Jego własny sekretarz obrony Mark Esper dał jasno do zrozumienia, że nie jest za decyzją Trumpa.
Jaką decyzję pytasz? Cóż, powołać się na 213-letni akt prawny nakazujący żołnierzom w służbie czynnej rozprawienie się z protestującymi na ulicach Białego Domu.
To znaczy z użyciem przemocy.
Były sekretarz obrony Donalda Trumpa James Mattis (jeden z najbardziej szanowanych amerykańskich generałów bojowych) również wyszedł z oświadczeniem.
Powiedział, że prezydent Trump nie próbuje zjednoczyć kraju, ale go dzieli.
Nawet były szef sztabu Trumpa, John Kelly, radził wyborcom, aby uważnie przyglądali się tym, których wybierają, i kwestionowali ich charakter i etykę.

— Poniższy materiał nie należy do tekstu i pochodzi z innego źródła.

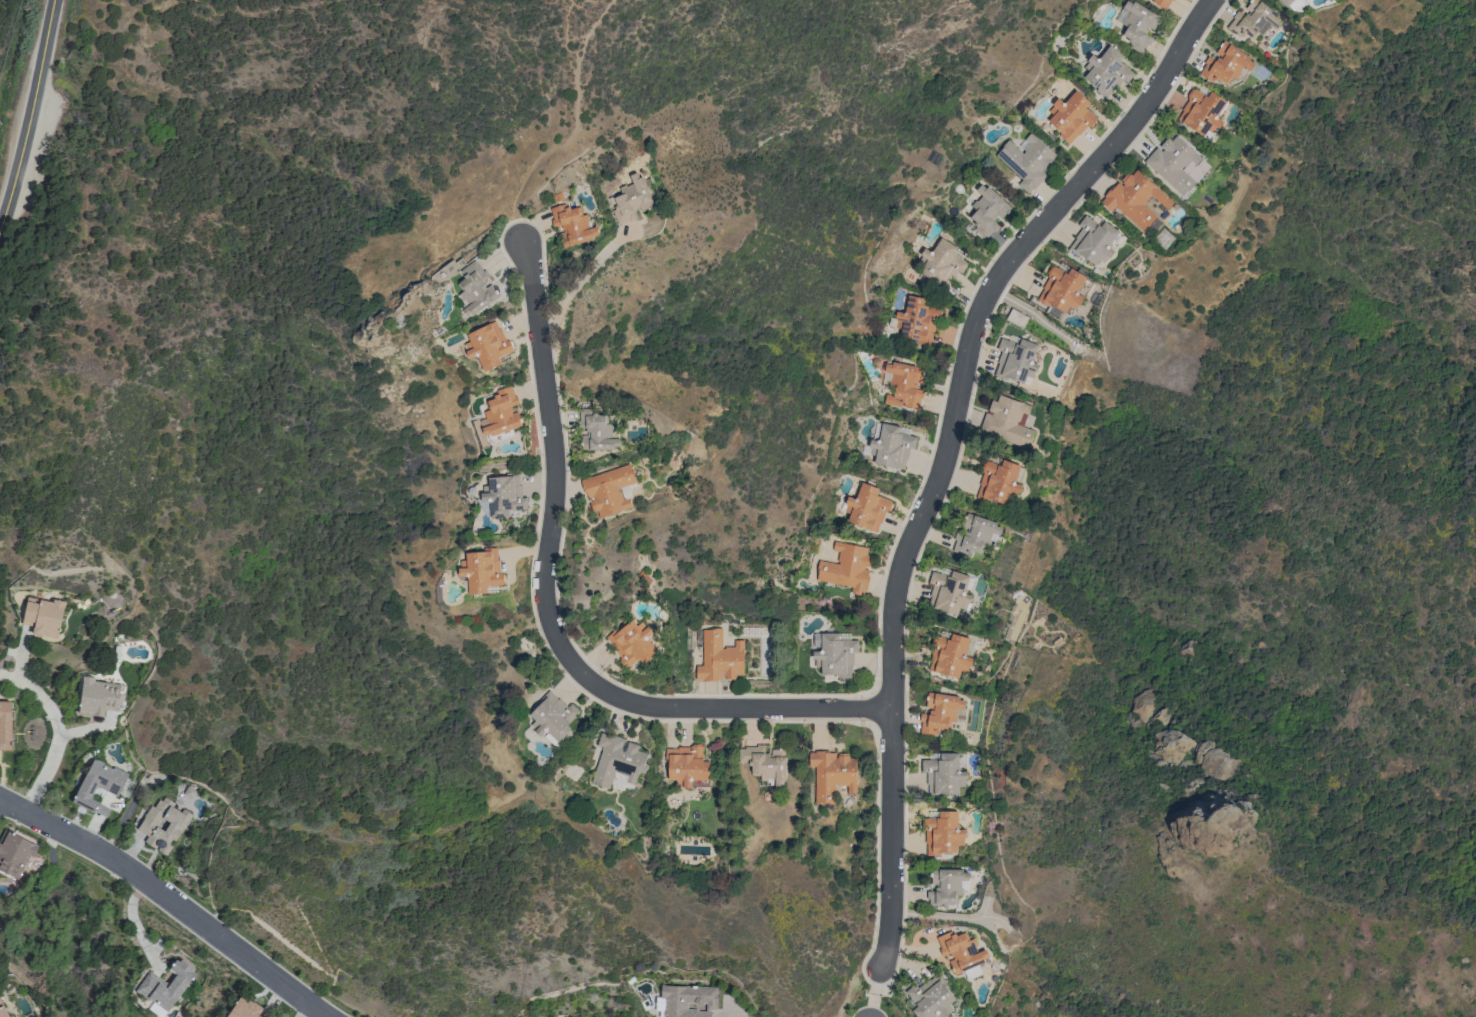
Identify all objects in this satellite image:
building: (1304, 0)
building: (1286, 2)
building: (1163, 3)
building: (1254, 20)
building: (1137, 24)
road: (568, 44)
building: (1226, 63)
building: (1107, 71)
building: (1203, 111)
road: (30, 115)
building: (1072, 116)
road: (576, 129)
building: (1028, 161)
building: (1174, 163)
building: (632, 199)
building: (1137, 200)
building: (988, 211)
building: (573, 225)
building: (1094, 240)
building: (942, 263)
road: (576, 285)
building: (475, 289)
building: (1064, 289)
building: (917, 320)
building: (489, 345)
building: (1017, 360)
building: (904, 384)
building: (502, 415)
building: (1008, 421)
building: (596, 430)
building: (891, 444)
road: (949, 448)
building: (999, 481)
building: (609, 489)
building: (502, 495)
building: (868, 507)
building: (976, 534)
building: (848, 568)
building: (483, 570)
building: (950, 591)
building: (43, 617)
road: (551, 624)
building: (633, 643)
building: (836, 655)
building: (950, 655)
building: (720, 657)
building: (98, 697)
building: (1143, 703)
building: (940, 712)
building: (554, 716)
road: (55, 723)
building: (5, 725)
building: (1171, 744)
building: (619, 760)
building: (766, 762)
building: (1215, 763)
building: (688, 764)
building: (833, 774)
building: (944, 774)
building: (99, 786)
building: (150, 825)
building: (943, 832)
building: (15, 853)
building: (947, 886)
road: (166, 899)
building: (963, 953)
building: (166, 987)
road: (875, 993)
building: (932, 997)
building: (686, 1001)
building: (245, 1008)
building: (3, 1011)
road: (731, 1015)

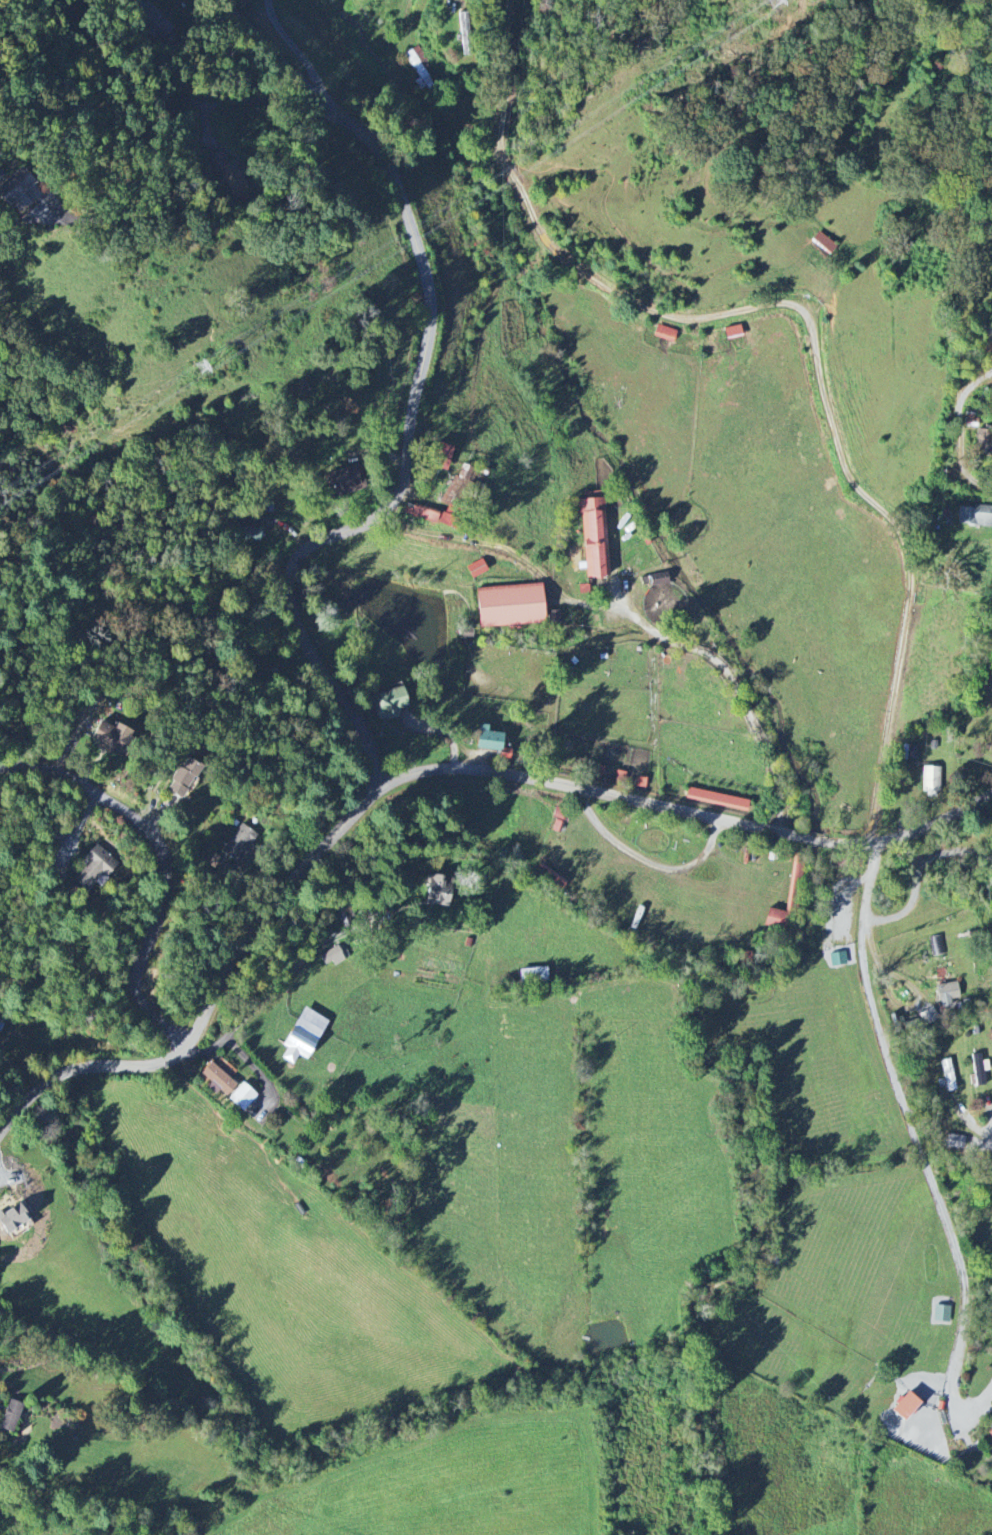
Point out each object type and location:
power tower: (767, 0)
building: (465, 35)
road: (295, 47)
building: (420, 66)
road: (150, 148)
building: (18, 190)
building: (823, 243)
road: (807, 323)
building: (733, 332)
building: (665, 333)
power tower: (207, 367)
road: (413, 398)
building: (972, 420)
building: (982, 442)
building: (440, 457)
building: (342, 480)
building: (449, 501)
building: (975, 516)
building: (594, 533)
building: (476, 568)
building: (659, 579)
building: (510, 606)
road: (635, 613)
building: (552, 617)
building: (390, 703)
building: (111, 738)
building: (489, 739)
road: (423, 772)
building: (183, 781)
building: (931, 781)
building: (717, 799)
road: (75, 831)
building: (238, 844)
road: (159, 866)
building: (92, 869)
building: (550, 877)
building: (439, 889)
building: (787, 899)
building: (938, 945)
building: (838, 959)
building: (533, 975)
road: (277, 986)
building: (947, 994)
building: (929, 1016)
building: (2, 1023)
building: (311, 1024)
building: (295, 1047)
road: (53, 1055)
building: (978, 1070)
building: (216, 1079)
road: (903, 1093)
building: (242, 1096)
building: (12, 1219)
building: (942, 1314)
building: (904, 1407)
building: (11, 1416)
building: (990, 1434)

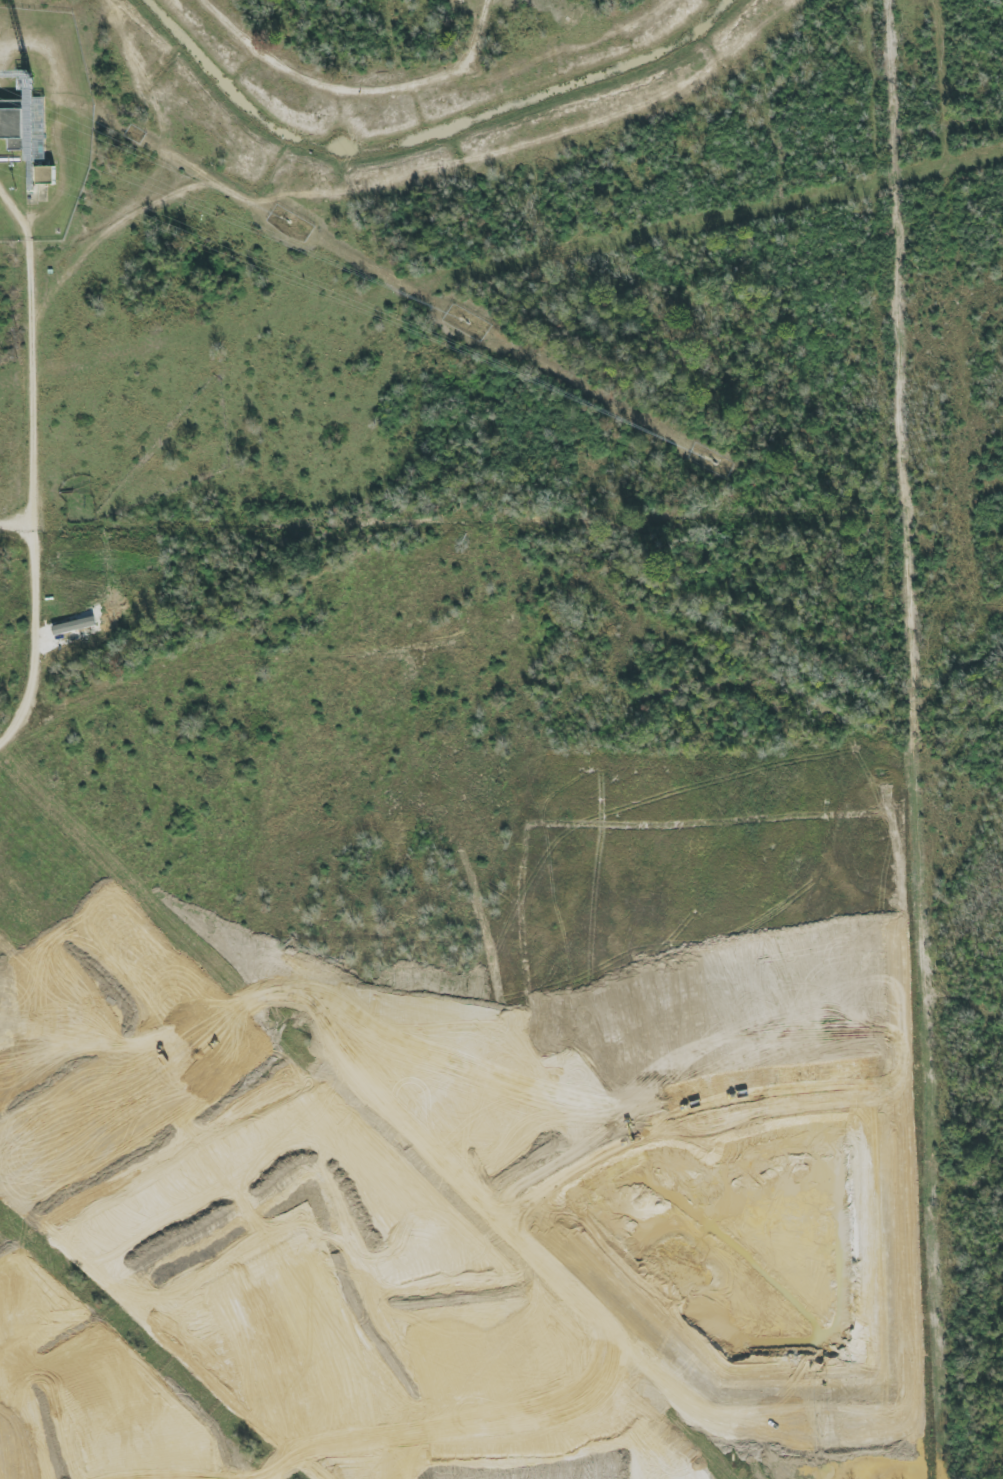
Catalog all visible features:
building: (46, 175)
road: (32, 467)
road: (17, 527)
road: (271, 1222)
road: (9, 1234)
road: (423, 1302)
road: (213, 1375)
road: (30, 1393)
road: (507, 1477)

Demokratyczny opozycja Trumpa, Joe Biden, mówił nawet o wygraniu sześciu konkursów w 100-osobowym Senacie.
I nie tylko to, ale nawet odzyskanie kontroli nad organem decydującym o nominacjach do Sądu Najwyższego USA.
A do listopada zostało jeszcze pięć miesięcy.
To wtedy wyborcy oddadzą swoją franczyzę w wyborach prezydenckich.
Nie tylko to, ale także 1/3 Senatu i 435 miejsc w Izbie Reprezentantów.
Tutaj Demokraci zdobyli większość w odbywających się co dwa lata wyborach w 2018 roku. Szanse są dobre per se.
Odliczanie może trwać nawet mniej niż pięć miesięcy, ponieważ istnieje praktyka wczesnego głosowania.
I jest to jeszcze bardziej prawdziwe w epoce korony, w której zakorzeniono głosowanie za pośrednictwem poczty.
To znaczy, to przecież uratuje życie i jest lepszą opcją niż stanie w długich kolejkach.
Źródło- CNBC.com
Każdy sondaż mówi, że wygra kandydat Demokratów Joe Biden.
Poparcie Trumpa wśród białych wyborców szybko zanika, zwłaszcza wśród wyborców z przedmieść i wyborców niezależnych, którzy nie są zarejestrowani ani u republikanów, ani u demokratów.